The 38-year-old mother of three children recalls that the security personnel came on a Police Patrol vehicle and started beating whoever they came across even though it was not yet curfew time that was starting at 7pm.
She describes the day brutality was unleashed to her as double tragedy. This is because she first developed serious headache that forced her to rush to a nearby clinic to buy some painkillers.
Unfortunately, she encountered the joint security team on her way back and she was reportedly beaten to the extent of making her crawling.
“I had spent the day feeling weak. When it was approaching 7pm, I developed serious headache. I looked at the watch and I realized there were more than 25 minutes to curfew time. I decided to rush to a clinic and get myself painkillers so that I could sleep well,” Namakula narrates.
Namakula suspects the LDUs, soldiers and policemen were more than 10 in number but she was mostly beaten by LDUs. She recollects that when she saw the men jumping off a patrol, she attempted to run for safety. But as fate would have it, she slid and fell down.
“They beat me and I became helpless. Other men left to run after others people but one LDU remained beating me up. They had guns and I was a civilian. I don’t know why they chose to beat me instead of arresting me if I had committed a crime. By the time they left me, I could hardly walk. I was crawling,” Namakula narrates.
Namakula is one of the very many people who have been victimized by security agencies in the guise of enforcing president Yoweri Museveni directives and guidelines issued by ministry of health all aimed at stopping the escalation of Covid19.
Museveni on Saturday condemned the highhandedness of security personnel enforcing Covid19 guidelines. In addition, Museveni castigated individual security officers for torturing suspects arrested over committing crimes.
To emphasize his points on brutality, Museveni showed videos of a policeman woman severally beating a helpless lady on streets of Kampala in the just concluded second lockdown.
Other images Museveni showed and condemned were of suspects in the June 1st shooting at former Chief of Defence Forces CDF, Gen Edward Katumba Wamala.
The attack which was delivered at Kisota road in Kawempe division of Kampala left the four-star General’s daughter Brenda Nantongo and driver Sgt Haruna Kayondo killed on spot.
But human rights lawyers have different opinions about Museveni’s speech condemning security brutality.
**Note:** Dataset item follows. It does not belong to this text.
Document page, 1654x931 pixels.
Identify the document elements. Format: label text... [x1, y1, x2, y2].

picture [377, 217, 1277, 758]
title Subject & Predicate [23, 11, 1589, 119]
Lawyer Umar Nyanzi, a member of Muslim Centre for Justice, says it was good for Museveni to come out and speak about torture and brutality.
Nyanzi believes security forces have committed several anti-human incidents such as beating of civilians claiming to enforce Covid19 as well as torturing of suspects which needed a voice of the person of the president.
“Torture is a very important aspect in law and in human rights perspective. Since torture has been prevalent, you all know when suspects in Gen Katumba were tortured and it was becoming a trend. It was important for the president to come out and condemn torture as unacceptable,” says Nyanzi.
Another rights defender, Najib Kasule, who is also a member of the Network for Public Interest Lawyers, argues that Museveni wanted to clean his hands as president so that his not held responsible in future.
Kasule says Museveni could be preparing for life after presidency and he will not be accused of ordering for torture when he actually condemned it on television and even exhibited letters written to commanders to refrain their juniors on their actions.
“In the legal perspective once you commit a crime like torture you don’t blame your boss. If Museveni has letters condemning it, you can’t accuse him of supporting torture. It is a defense strategy,” Kasule reasons.
Nyanzi and Kasule don’t believe Museveni’s speech against torture will change anything. They believe security personnel will continue brutalizing citizens and torturing suspects until culprits are held culpable.
Some of the recent suspects killed by security forces include Hussein Lubwama alias Master, Mustafa Kawawa alias Amin, Juma Saidi and Idris Sserwadda.